Thomas R. Verny Award

This centerpiece of APPPAH's International Congresses began as a surprise announcement at the Atlanta Congress in 1991, when Thomas Verny, the Toronto psychiatrist who was the visionary founder and first president of the Association, retired from the presidency after eight years of service. APPPAH's board revealed that it had secretly established the "Thomas R. Verny Prize"—to be given in Dr. Verny's honor to someone making extraordinary contributions to prenatal and perinatal psychology. In making the announcement, David Chamberlain presented Thomas with the first such APPPAH "Oscar," a dark stone statuette of Imhotep, chosen to symbolize virtuosity in leadership and public service. The real Imhotep was an extraordinary Egyptian physician, writer, scholar, and advisor to pharaohs circa 500 B.C. Imhotep's influence was so great that succeeding generations of Egyptians were not sure if he had been human or divine! The gold-framed citation read,
The Board of Directors presents the first Association "Oscar" to Thomas R. Verny, M.D., D.Psych., physician, psychologist, scholar, valued advisor, communicator to the multitudes, and accoucheur to pre- and perinatal psychology. We honor you today, July 19, 1991 at the 5th Congress in Atlanta, Georgia.

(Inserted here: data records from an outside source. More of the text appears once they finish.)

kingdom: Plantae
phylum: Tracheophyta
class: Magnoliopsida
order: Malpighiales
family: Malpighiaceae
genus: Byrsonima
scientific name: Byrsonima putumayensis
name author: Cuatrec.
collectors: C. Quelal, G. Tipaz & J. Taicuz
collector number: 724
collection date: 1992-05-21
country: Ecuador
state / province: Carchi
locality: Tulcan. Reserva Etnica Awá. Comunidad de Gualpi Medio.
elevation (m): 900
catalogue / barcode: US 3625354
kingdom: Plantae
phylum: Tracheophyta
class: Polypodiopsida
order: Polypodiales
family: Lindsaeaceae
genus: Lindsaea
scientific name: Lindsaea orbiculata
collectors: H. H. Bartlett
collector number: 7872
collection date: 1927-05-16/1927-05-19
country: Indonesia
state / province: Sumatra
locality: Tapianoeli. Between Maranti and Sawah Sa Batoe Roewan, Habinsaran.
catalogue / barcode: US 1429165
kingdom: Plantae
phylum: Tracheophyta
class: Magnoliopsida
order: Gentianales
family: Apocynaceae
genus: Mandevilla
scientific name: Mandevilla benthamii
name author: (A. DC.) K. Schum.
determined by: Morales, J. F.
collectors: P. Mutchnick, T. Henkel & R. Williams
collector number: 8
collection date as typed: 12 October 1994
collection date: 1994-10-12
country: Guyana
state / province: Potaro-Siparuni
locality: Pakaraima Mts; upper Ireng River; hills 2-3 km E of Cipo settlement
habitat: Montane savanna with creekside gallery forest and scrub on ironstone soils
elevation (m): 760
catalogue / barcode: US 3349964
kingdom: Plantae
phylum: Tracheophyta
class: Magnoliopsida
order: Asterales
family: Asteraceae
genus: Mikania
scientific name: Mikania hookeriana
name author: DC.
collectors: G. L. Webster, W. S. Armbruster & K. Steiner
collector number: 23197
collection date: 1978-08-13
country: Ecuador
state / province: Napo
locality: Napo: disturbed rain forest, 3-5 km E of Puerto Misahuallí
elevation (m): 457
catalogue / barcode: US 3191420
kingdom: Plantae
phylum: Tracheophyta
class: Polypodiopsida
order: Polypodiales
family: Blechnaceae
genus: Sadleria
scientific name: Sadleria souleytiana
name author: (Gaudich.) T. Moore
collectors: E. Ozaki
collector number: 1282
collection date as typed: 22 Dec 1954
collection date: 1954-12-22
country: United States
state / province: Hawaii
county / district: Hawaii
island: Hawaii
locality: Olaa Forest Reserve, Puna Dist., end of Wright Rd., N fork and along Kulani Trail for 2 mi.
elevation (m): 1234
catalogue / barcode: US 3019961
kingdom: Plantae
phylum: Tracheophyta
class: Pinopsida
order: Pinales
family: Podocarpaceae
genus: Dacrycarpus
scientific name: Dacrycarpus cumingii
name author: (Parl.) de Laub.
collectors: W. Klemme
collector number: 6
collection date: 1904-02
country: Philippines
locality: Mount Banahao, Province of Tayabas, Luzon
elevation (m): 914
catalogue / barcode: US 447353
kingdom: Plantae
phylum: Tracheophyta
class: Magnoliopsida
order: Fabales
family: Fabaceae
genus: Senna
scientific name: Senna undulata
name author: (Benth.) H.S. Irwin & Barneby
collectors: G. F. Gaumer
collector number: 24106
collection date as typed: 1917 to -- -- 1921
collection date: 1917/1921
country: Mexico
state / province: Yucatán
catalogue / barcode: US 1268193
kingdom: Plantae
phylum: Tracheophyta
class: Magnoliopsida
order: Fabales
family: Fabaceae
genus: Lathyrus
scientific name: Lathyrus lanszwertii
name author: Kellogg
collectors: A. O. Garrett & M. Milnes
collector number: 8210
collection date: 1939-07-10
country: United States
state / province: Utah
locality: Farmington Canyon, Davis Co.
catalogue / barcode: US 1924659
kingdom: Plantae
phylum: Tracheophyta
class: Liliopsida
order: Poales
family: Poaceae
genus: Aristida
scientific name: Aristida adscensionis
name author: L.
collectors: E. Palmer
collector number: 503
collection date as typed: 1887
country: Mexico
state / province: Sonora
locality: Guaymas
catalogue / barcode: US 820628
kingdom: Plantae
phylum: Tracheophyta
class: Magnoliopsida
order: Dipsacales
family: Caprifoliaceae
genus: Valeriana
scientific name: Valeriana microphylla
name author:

Thomas organized the 1st International Congress of Pre- and Perinatal Psychology in Toronto in 1983 and in 1986 became founder and first editor of the Journal of the Association. Beyond the bounds of the organization, his ambitious speaking schedule abroad and his classic work, The Secret Life of the Unborn Child (1981) drew world attention (ultimately in over 25 languages) to the vital but overlooked field of prenatal psychology. In the Verny tradition of "Extraordinary Contributions" we have been pleased to recognize the distinguished work of Ashley Montagu (1993), Beatriz Manrique (1995), Michel Odent (1997), David Chamberlain (1999), Ludwig Janus (2001), Laura Huxley (2003), Tiffany Field (2005), Peter Hepper (2007), Gladys T. McGarey (2009), Stanislav Grof (2010), and Barbara Findeisen (2011).